Dataset records:

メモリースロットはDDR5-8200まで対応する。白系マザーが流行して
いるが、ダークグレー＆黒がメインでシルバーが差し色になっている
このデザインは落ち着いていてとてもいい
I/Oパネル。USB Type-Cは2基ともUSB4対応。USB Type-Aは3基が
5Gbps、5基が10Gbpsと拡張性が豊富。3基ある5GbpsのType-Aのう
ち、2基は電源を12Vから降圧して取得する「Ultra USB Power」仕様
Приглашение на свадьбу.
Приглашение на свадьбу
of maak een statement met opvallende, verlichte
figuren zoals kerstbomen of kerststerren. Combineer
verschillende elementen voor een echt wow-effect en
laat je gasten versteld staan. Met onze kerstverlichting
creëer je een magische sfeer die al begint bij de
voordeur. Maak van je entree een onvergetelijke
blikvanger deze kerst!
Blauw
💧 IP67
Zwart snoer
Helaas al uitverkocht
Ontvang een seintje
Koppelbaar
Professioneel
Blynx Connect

* * *

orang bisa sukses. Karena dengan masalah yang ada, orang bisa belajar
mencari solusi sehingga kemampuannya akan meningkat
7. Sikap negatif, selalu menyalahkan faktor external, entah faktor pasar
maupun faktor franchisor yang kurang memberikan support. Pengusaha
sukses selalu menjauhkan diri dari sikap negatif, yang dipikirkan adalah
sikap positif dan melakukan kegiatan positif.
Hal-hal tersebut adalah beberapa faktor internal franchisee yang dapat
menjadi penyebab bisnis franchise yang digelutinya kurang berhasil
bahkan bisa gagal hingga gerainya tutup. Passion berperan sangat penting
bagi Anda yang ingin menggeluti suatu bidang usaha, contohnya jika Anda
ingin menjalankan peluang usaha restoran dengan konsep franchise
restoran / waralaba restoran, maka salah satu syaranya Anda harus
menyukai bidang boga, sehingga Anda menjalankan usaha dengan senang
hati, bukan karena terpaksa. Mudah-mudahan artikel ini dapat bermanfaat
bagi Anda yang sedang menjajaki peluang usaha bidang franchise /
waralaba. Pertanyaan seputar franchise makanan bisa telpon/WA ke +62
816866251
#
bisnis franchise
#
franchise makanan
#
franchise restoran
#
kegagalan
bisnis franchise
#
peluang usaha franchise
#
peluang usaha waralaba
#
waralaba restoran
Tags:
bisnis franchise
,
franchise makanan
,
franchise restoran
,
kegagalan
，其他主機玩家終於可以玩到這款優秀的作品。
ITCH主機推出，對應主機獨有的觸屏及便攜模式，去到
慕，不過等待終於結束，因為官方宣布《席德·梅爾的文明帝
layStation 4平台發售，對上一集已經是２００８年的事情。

What the exercise asks: From the entries, report every line in which the string "Anda" occurs.

Exercise output:
bagi Anda yang ingin menggeluti suatu bidang usaha, contohnya jika Anda
restoran / waralaba restoran, maka salah satu syaranya Anda harus
menyukai bidang boga, sehingga Anda menjalankan usaha dengan senang
bagi Anda yang sedang menjajaki peluang usaha bidang franchise /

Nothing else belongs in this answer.